I’ve been writing here for two years now and fairly quickly turned it into a full-time job. There are definitely moments when I wish I had the financial results of writers like Tim Denning or the mass appeal of Kris Gage, John Gorman, or Jessica Wildfire. I wish I could write a story filled with thought-provoking quotes and have it blow up like something from Ryan Holiday or Ayodeji Awosika.
There’s a whole brood of Medium writers succeeding in their own way, and I’d love to recreate their results. But the reality is I’ve got to work with the uniqueness that is in me.
I wish I could convince you to believe in your own journey and quit worrying about what everyone else is doing. This is such an important aspect of success. You have to do what you can do.
10. This Isn’t a Popularity Contest
Hear me out on this one. Success on Medium really isn’t about who’s popular and who’s not. In fact, I’d argue you’ve got to be willing to be unpopular here to truly do well.
Holding a reader’s interest means having something to say, and you’ve got to face the fact that not everyone will like it. Some of my most lucrative posts have inspired the most hate mail. Strangers routinely message me over Instagram, Facebook, Twitter, and email to tell me how stupid I am for writing a story they didn’t like.
Plenty of people write in to “educate” me.
There are always going to be people who don’t like you, and the better you do on Medium, the worse it may get. Last year, I got into a very uncomfortable and unwanted writer’s war with somebody who felt I was too “pro Medium.” They and their friends went out of their way to criticize and harass me and assure me that my days were numbered here.
A year later, I’m still here. I’ve had my ups and downs, but the overall trajectory has been growth — yet the only way I’ve gotten to this point is by accepting my unpopularity. I can accept being disliked when it means I keep doing what I love and supporting my daughter.
Back in January, when I wrote about my stats being in a depressing free fall, I received plenty of feedback telling me that I was no longer a good writer, that I was boring, choosing the wrong topics, or suffering from my own success.
Something I’ve felt early on as a writer is many people want to see a single mom succeed, but they also don’t want to see her succeed too much. I don’t know if it’s a subconscious effect of the patriarchy, but a surprising amount of people get offended by a single mom earning anywhere near $100,000/year by writing online.
It’s absurd because every freelancer knows that earning so much as a self-employed or contract writer isn’t nearly the same as making that much as a legal employee with benefits. But when it comes to other people making money, it’s very easy to get emotional.
I’ve learned the hard way that I can’t care who thinks my writing sucks or even who finds it overrated. And if I took in all the (often conflicting) criticism I receive, I’d never be able to keep writing.

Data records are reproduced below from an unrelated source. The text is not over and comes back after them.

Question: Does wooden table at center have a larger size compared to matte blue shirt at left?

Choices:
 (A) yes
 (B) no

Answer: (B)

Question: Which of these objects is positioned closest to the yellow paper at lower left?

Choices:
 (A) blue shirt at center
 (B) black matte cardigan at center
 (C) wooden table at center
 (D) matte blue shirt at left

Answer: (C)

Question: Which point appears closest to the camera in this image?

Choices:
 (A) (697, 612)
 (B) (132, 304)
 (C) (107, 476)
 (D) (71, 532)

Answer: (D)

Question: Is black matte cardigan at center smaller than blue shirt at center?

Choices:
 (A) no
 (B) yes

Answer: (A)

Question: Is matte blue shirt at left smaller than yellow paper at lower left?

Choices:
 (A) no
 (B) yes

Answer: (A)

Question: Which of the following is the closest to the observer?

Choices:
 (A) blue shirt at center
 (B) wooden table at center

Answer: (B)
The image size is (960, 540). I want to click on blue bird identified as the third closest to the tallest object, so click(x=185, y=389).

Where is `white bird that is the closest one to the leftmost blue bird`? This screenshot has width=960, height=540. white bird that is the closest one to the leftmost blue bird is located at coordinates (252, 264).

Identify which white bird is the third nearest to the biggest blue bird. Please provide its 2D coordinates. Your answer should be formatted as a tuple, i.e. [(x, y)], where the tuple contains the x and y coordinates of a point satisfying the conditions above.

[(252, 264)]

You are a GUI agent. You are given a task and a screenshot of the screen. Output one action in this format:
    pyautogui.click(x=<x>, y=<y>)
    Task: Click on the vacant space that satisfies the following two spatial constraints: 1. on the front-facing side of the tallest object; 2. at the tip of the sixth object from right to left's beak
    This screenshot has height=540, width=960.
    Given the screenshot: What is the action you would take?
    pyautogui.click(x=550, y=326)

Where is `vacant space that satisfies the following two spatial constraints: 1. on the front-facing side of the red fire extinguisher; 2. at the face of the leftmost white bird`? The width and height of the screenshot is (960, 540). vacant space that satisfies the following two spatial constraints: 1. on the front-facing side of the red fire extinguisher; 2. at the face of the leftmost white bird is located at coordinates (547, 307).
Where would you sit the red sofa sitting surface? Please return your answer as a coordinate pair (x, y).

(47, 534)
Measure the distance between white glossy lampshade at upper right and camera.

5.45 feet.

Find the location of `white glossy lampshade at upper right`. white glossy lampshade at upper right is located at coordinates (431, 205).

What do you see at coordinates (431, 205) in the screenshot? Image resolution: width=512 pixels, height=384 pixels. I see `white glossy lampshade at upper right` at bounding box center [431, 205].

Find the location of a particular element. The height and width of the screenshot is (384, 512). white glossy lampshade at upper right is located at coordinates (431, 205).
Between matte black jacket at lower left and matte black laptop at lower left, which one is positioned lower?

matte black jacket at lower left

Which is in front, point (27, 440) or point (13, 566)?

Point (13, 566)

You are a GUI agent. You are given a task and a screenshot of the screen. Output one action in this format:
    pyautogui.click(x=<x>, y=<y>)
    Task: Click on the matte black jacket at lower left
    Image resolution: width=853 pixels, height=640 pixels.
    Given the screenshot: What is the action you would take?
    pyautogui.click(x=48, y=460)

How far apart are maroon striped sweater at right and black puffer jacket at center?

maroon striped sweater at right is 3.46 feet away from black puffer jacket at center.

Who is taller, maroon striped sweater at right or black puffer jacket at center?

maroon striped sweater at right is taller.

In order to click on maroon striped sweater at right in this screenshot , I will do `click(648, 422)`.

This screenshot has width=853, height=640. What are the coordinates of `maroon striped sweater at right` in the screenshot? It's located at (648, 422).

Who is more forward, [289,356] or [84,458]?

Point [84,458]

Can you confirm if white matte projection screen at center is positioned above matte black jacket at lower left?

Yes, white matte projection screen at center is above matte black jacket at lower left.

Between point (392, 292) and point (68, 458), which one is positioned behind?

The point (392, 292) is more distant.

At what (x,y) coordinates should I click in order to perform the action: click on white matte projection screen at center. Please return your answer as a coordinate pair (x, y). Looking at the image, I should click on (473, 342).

So please, get over the idea you need to be liked by everybody to be successful here. Claps aren’t paying your bills (or buying that coffee). Popularity comes with claps and comments from people who don’t actually read your stories but are hoping you’ll clap for them too.
Success happens when people read your work because they can glean something from it, not because they’re out looking for a tit for tat.
Conclusion
So there you have it. These are my thoughts and advice after two years of “making it on Medium.” These are also my thoughts after taking my time to finally adjust to the new earnings model.
I absolutely believe great financial success is possible on Medium, but you do have to be quite single-minded about the endeavor. You also have to go your own way as necessary, which means take my advice with a grain of salt. These principles work for me. Some may or may not work for you.
At the end of the day, the best thing you can do for yourself on Medium is to pay attention and learn how to forge your own path. There’s a ton of advice on the platform for writers, but it’s worth noting that some of it may never be right for you.
And that’s perfectly natural. You need to own your path.
Keep writing, and pay attention when you do.